## YOUR OBJECTIVE
A single stretch of the material below is to be transcribed exactly, starting at the line with "Not Present |" and ending after the line with "2. Reconstruct porch".

——————

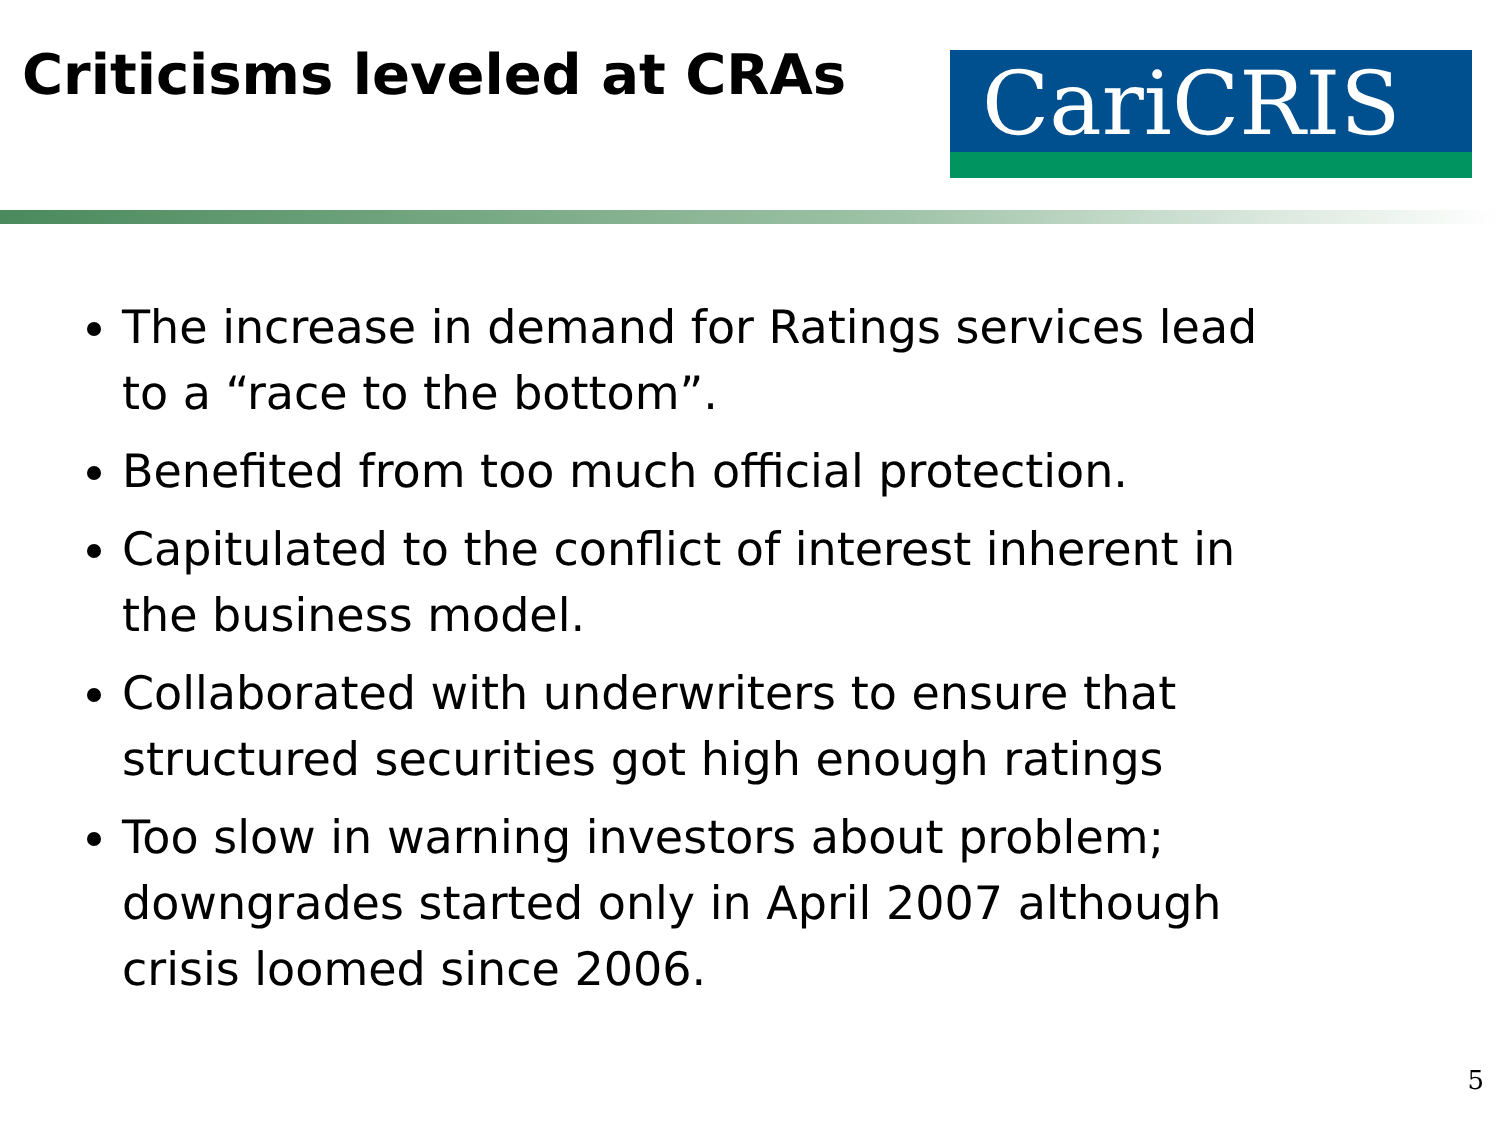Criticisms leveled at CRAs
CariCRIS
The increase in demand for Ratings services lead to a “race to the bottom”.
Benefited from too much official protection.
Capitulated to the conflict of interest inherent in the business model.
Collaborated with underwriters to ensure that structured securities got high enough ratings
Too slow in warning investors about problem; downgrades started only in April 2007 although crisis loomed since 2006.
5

——————

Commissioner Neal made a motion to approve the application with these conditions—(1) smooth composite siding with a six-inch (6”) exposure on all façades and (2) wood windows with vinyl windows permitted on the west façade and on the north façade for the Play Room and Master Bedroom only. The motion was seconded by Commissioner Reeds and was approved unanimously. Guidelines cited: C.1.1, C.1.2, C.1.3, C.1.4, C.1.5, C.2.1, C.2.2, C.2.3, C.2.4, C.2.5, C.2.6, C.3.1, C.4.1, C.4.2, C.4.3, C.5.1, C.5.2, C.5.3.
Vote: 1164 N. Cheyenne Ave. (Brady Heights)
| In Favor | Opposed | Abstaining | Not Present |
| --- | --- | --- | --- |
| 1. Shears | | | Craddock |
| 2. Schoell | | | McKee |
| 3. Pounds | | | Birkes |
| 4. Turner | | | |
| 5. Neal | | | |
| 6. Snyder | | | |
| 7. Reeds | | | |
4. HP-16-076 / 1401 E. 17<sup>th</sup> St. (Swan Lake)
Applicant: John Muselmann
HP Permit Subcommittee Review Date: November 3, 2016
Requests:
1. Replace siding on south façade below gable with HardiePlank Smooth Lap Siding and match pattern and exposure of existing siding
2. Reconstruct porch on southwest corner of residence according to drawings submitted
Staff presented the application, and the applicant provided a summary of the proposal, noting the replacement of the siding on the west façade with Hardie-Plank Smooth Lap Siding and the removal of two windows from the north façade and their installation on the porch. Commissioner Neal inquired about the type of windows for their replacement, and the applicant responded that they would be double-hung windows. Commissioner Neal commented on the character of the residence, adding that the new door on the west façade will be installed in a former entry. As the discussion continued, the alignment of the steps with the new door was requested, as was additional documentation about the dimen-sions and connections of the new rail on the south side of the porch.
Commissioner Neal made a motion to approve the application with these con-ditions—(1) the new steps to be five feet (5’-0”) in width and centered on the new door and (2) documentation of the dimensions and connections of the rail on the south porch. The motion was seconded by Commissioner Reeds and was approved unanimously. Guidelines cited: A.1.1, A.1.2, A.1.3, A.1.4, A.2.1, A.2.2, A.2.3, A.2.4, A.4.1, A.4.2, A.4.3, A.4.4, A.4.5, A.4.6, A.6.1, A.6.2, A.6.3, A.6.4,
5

——————

## WORKED SOLUTION
| In Favor | Opposed | Abstaining | Not Present |
| --- | --- | --- | --- |
| 1. Shears | | | Craddock |
| 2. Schoell | | | McKee |
| 3. Pounds | | | Birkes |
| 4. Turner | | | |
| 5. Neal | | | |
| 6. Snyder | | | |
| 7. Reeds | | | |
4. HP-16-076 / 1401 E. 17<sup>th</sup> St. (Swan Lake)
Applicant: John Muselmann
HP Permit Subcommittee Review Date: November 3, 2016
Requests:
1. Replace siding on south façade below gable with HardiePlank Smooth Lap Siding and match pattern and exposure of existing siding
2. Reconstruct porch on southwest corner of residence according to drawings submitted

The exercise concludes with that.